Editorial — Manifestos no sul da Bahia: o grito de uma região esquecida..
Os manifestos que continuam a ocorrer no sul da Bahia não são apenas atos isolados de insatisfação. São, na verdade, o grito coletivo de uma região historicamente construída sobre o cacau, que hoje se vê ameaçada por decisões econômicas e políticas tomadas longe de suas roças, cidades e tradições.
Entre Ilhéus e Itabuna, coração da região cacaueira, produtores, trabalhadores e lideranças têm ocupado estradas e praças para chamar atenção para a crise que se aprofunda. O motivo central é conhecido: a importação de cacau estrangeiro, sobretudo africano, somada à queda no preço pago ao produtor local, vem estrangulando economicamente quem sustenta a base produtiva regional.
Não se trata apenas de números ou mercado. O cacau moldou a identidade cultural, social e econômica do sul baiano. Foi ele que impulsionou o desenvolvimento urbano, financiou educação, comércio e infraestrutura, e projetou a região para o mundo. Ignorar a agonia desse setor é ignorar a própria história regional.
Os protestos revelam também um sentimento perigoso: o de abandono. Produtores afirmam que lutam praticamente sozinhos, enquanto aguardam medidas concretas que garantam competitividade ao produto nacional, proteção contra práticas desleais e políticas públicas capazes de assegurar a sobrevivência da lavoura.

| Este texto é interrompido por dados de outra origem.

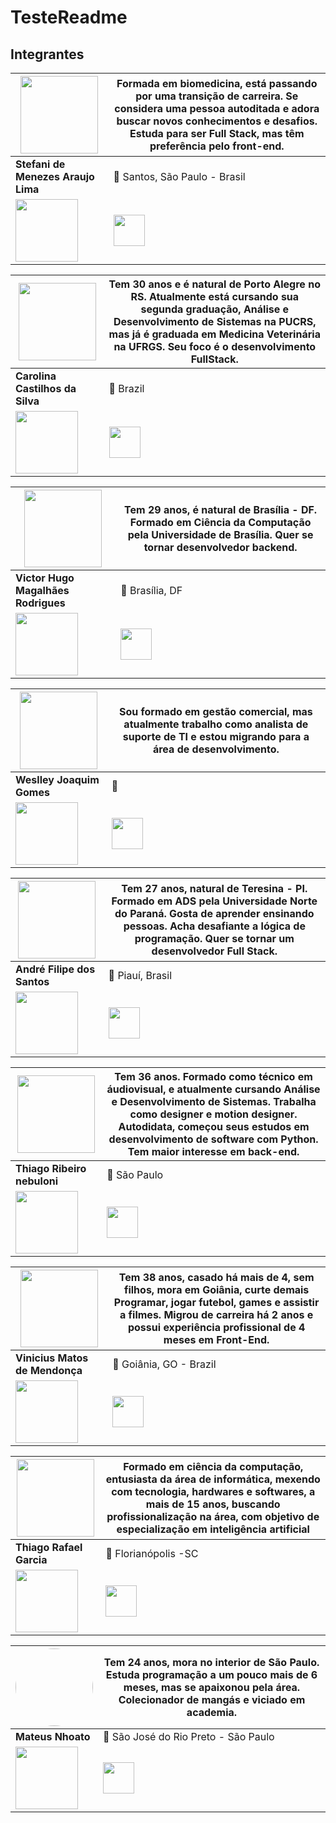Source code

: # TesteReadme

## Integrantes

<img src="https://avatars.githubusercontent.com/u/113543375?v=4" width="124" height="124">| Formada em biomedicina, está passando por uma transição de carreira. Se considera uma pessoa autoditada e adora buscar novos conhecimentos e desafios. Estuda para ser Full Stack, mas têm preferência pelo front-end. 
--|--
**Stefani de Menezes Araujo Lima**  | 📍 Santos, São Paulo - Brasil
<a href="https://github.com/stefanimalima"><img src="https://logosmarcas.net/wp-content/uploads/2020/12/GitHub-Logo.png" width="100px"></a>| <a href="https://www.linkedin.com/in/1stefanilima/"><img src="https://cdn-icons-png.flaticon.com/512/174/174857.png" width="50px"> </a>

<img src="https://avatars.githubusercontent.com/u/117789578?v=4" width="124" height="124">| Tem 30 anos e é natural de Porto Alegre no RS. Atualmente está cursando sua segunda graduação, Análise e Desenvolvimento de Sistemas na PUCRS, mas já é graduada em Medicina Veterinária na UFRGS. Seu foco é o desenvolvimento FullStack. 
--|--
**Carolina Castilhos da Silva**  | 📍 Brazil
<a href="https://github.com/carolinacastilhos"><img src="https://logosmarcas.net/wp-content/uploads/2020/12/GitHub-Logo.png" width="100px"></a>| <a href="https://www.linkedin.com/in/carolina-castilhos-da-silva/"><img src="https://cdn-icons-png.flaticon.com/512/174/174857.png" width="50px"> </a>

<img src="https://avatars.githubusercontent.com/u/22302873?v=4" width="124" height="124">| Tem 29 anos, é natural de Brasília - DF. Formado em Ciência da Computação pela Universidade de Brasília. Quer se tornar desenvolvedor backend. 
--|--
**Victor Hugo Magalhães Rodrigues**  | 📍 Brasília, DF
<a href="https://github.com/victorhugomr"><img src="https://logosmarcas.net/wp-content/uploads/2020/12/GitHub-Logo.png" width="100px"></a>| <a href="https://www.linkedin.com/in/victorhugomr/"><img src="https://cdn-icons-png.flaticon.com/512/174/174857.png" width="50px"> </a>

<img src="https://avatars.githubusercontent.com/u/107959293?v=4" width="124" height="124">| Sou formado em gestão comercial, mas atualmente trabalho como analista de suporte de TI e estou migrando para a área de desenvolvimento. 
--|--
**Weslley Joaquim Gomes**  | 📍 
<a href="https://github.com/weslleyjoaquim"><img src="https://logosmarcas.net/wp-content/uploads/2020/12/GitHub-Logo.png" width="100px"></a>| <a href="https://www.linkedin.com/in/weslley-joaquim-gomes/"><img src="https://cdn-icons-png.flaticon.com/512/174/174857.png" width="50px"> </a>

<img src="https://avatars.githubusercontent.com/u/42652243?v=4" width="124" height="124">| Tem 27 anos, natural de Teresina - PI. Formado em ADS pela Universidade Norte do Paraná. Gosta de aprender ensinando pessoas. Acha desafiante a lógica de programação. Quer se tornar um desenvolvedor Full Stack. 
--|--
**André Filipe dos Santos**  | 📍 Piauí, Brasil
<a href="https://github.com/devandresantos"><img src="https://logosmarcas.net/wp-content/uploads/2020/12/GitHub-Logo.png" width="100px"></a>| <a href="https://www.linkedin.com/in/andr%C3%A9-santos-aa9737251/"><img src="https://cdn-icons-png.flaticon.com/512/174/174857.png" width="50px"> </a>

<img src="https://avatars.githubusercontent.com/u/100470956?v=4" width="124" height="124">| Tem 36 anos. Formado como técnico em áudiovisual, e atualmente cursando Análise e Desenvolvimento de Sistemas. Trabalha como designer e motion designer. Autodidata, começou seus estudos em desenvolvimento de software com Python. Tem maior interesse em back-end. 
--|--
**Thiago Ribeiro nebuloni**  | 📍 São Paulo
<a href="https://github.com/thiagonebuloni"><img src="https://logosmarcas.net/wp-content/uploads/2020/12/GitHub-Logo.png" width="100px"></a>| <a href="https://www.linkedin.com/in/thiago-nebuloni-51446593/"><img src="https://cdn-icons-png.flaticon.com/512/174/174857.png" width="50px"> </a>

<img src="https://avatars.githubusercontent.com/u/81592753?v=4" width="124" height="124">| Tem 38 anos, casado há mais de 4, sem filhos, mora em Goiânia, curte demais Programar, jogar futebol, games e assistir a filmes. Migrou de carreira há 2 anos e possui experiência profissional de 4 meses em Front-End. 
--|--
**Vinicius Matos de Mendonça**  | 📍 Goiânia, GO - Brazil
<a href="https://github.com/Vinnizius1"><img src="https://logosmarcas.net/wp-content/uploads/2020/12/GitHub-Logo.png" width="100px"></a>| <a href="https://www.linkedin.com/in/vinmm/"><img src="https://cdn-icons-png.flaticon.com/512/174/174857.png" width="50px"> </a>

<img src="https://avatars.githubusercontent.com/u/77303886?v=4" width="124" height="124">| Formado em ciência da computação, entusiasta da área de informática, mexendo com tecnologia, hardwares e softwares, a mais de 15 anos, buscando profissionalização na área, com objetivo de especialização em inteligência artificial 
--|--
**Thiago Rafael Garcia**  | 📍 Florianópolis -SC
<a href="https://github.com/ThGarcia"><img src="https://logosmarcas.net/wp-content/uploads/2020/12/GitHub-Logo.png" width="100px"></a>| <a href="https://www.linkedin.com/in/garciathiagorafael/"><img src="https://cdn-icons-png.flaticon.com/512/174/174857.png" width="50px"> </a>



<img src="https://avatars.githubusercontent.com/u/40778373?v=4" style="border-radius: 50% !important" width="124" height="124">|  Tem 24 anos, mora no interior de São Paulo. Estuda programação a um pouco mais de 6 meses, mas se apaixonou pela área. Colecionador de mangás e viciado em academia.
--|--
**Mateus Nhoato**  | 📍 São José do Rio Preto - São Paulo
<a href="https://github.com/MateusNhoato"><img src="https://logosmarcas.net/wp-content/uploads/2020/12/GitHub-Logo.png" width="100px"></a>| <a href="https://www.linkedin.com/in/mateus-nhoato/"><img src="https://cdn-icons-png.flaticon.com/512/174/174857.png" width="50px"> </a>
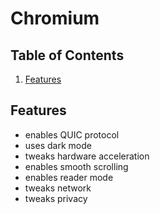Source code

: # Chromium

## Table of Contents

1. [Features](#Features)

## Features

- enables QUIC protocol
- uses dark mode
- tweaks hardware acceleration
- enables smooth scrolling
- enables reader mode
- tweaks network
- tweaks privacy
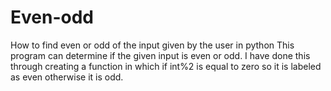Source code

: # Even-odd
How to find even or odd of the input given by the user in python
This program can determine if the given input is even or odd. I have done this through creating a function in which if int%2 is equal to zero so it is labeled as even otherwise it is odd.
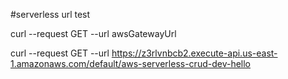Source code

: #serverless url test

curl --request GET --url awsGatewayUrl

curl --request GET --url https://z3rlvnbcb2.execute-api.us-east-1.amazonaws.com/default/aws-serverless-crud-dev-hello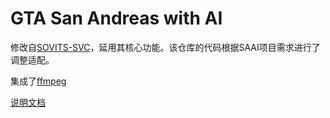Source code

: # GTA San Andreas with AI

修改自[SOVITS-SVC](https://github.com/svc-develop-team/so-vits-svc)，延用其核心功能。该仓库的代码根据SAAI项目需求进行了调整适配。

集成了[ffmpeg](https://github.com/FFmpeg/FFmpeg.git)

[说明文档](https://github.com/Katock-Cricket/SAAI.Plugin/blob/main/README.md)
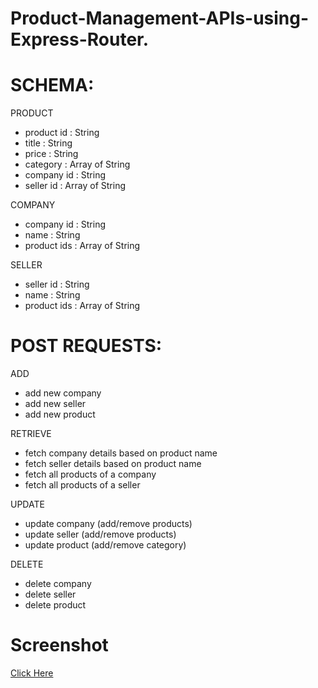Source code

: # Product-Management-APIs-using-Express-Router.
# SCHEMA:


PRODUCT 

* product id : String
* title : String
* price : String
* category : Array of String
* company id : String
* seller id : Array of String


COMPANY

* company id : String
* name : String
* product ids : Array of String


SELLER 

* seller id : String
* name : String
* product ids : Array of String


# POST REQUESTS:

ADD

* add new company
* add new seller
* add new product

RETRIEVE

* fetch company details based on product name
* fetch seller details based on product name
* fetch all products of a company
* fetch all products of a seller

UPDATE 

* update company (add/remove products)
* update seller (add/remove products)
* update product (add/remove category)

DELETE

* delete company
* delete seller
* delete product

# Screenshot
<a id="user-content-Screenshots" class="anchor" aria-hidden="true" href="#Screenshots"></a>

<a href="https://github.com/BonyManjarawala/Product-Management-APIs/tree/main/ProductManagementAPIS(Express)/Postman"> Click Here</a>
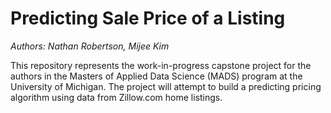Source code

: #  Predicting Sale Price of a Listing

_Authors: Nathan Robertson, Mijee Kim_

This repository represents the work-in-progress capstone project for the authors in the Masters of Applied Data Science (MADS) program at the University of Michigan. The project will attempt to build a predicting pricing algorithm using data from Zillow.com home listings.
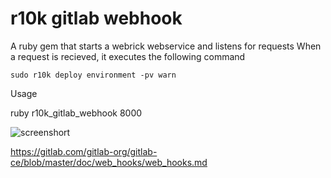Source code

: # r10k gitlab webhook

A ruby gem that starts a webrick webservice and listens for requests
When a request is recieved, it executes the following command

    sudo r10k deploy environment -pv warn

Usage

ruby r10k_gitlab_webhook 8000


![screenshort](https://www.dropbox.com/s/eqlrvn3qt39cnrf/Screenshot%202014-09-16%2012.08.25.png?dl=0)

https://gitlab.com/gitlab-org/gitlab-ce/blob/master/doc/web_hooks/web_hooks.md
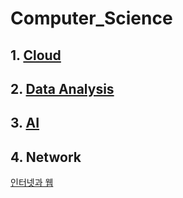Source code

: # Computer_Science

## 1. [Cloud](./Cloud/README.md)

## 2. [Data Analysis](./DataAnalysis/README.md)

## 3. [AI](./AI/README.md)

## 4. Network
[인터넷과 웹](http://tcpschool.com/webbasic/works)
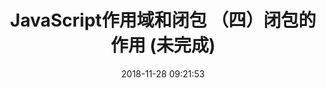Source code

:---
title: JavaScript作用域和闭包 （四）闭包的作用 (未完成)
date: 2018-11-28 09:21:53
tags: [JavaScript]
categories: [JavaScript]
description: 理解JavaScript中的闭包的作用
---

É preciso reconhecer que manifestações nunca surgem do vazio. Elas nascem quando o diálogo falha e quando as instituições parecem distantes da realidade do povo. O bloqueio de rodovias e as mobilizações populares são sintomas de um problema maior — a ausência de respostas eficazes.
O Brasil não pode permitir que a região que já foi símbolo de prosperidade agrícola se transforme em território de desesperança. Defender o cacau do sul da Bahia é defender empregos, tradição, cultura e dignidade.
Este editorial não é apenas uma análise dos fatos, mas um alerta. Se nada for feito, o que hoje se manifesta nas estradas poderá amanhã se transformar em êxodo rural, colapso econômico e perda irreversível de um patrimônio histórico nacional.
O sul da Bahia não pede privilégios. Pede justiça.
E justiça, quando tarda, também é uma forma de abandono.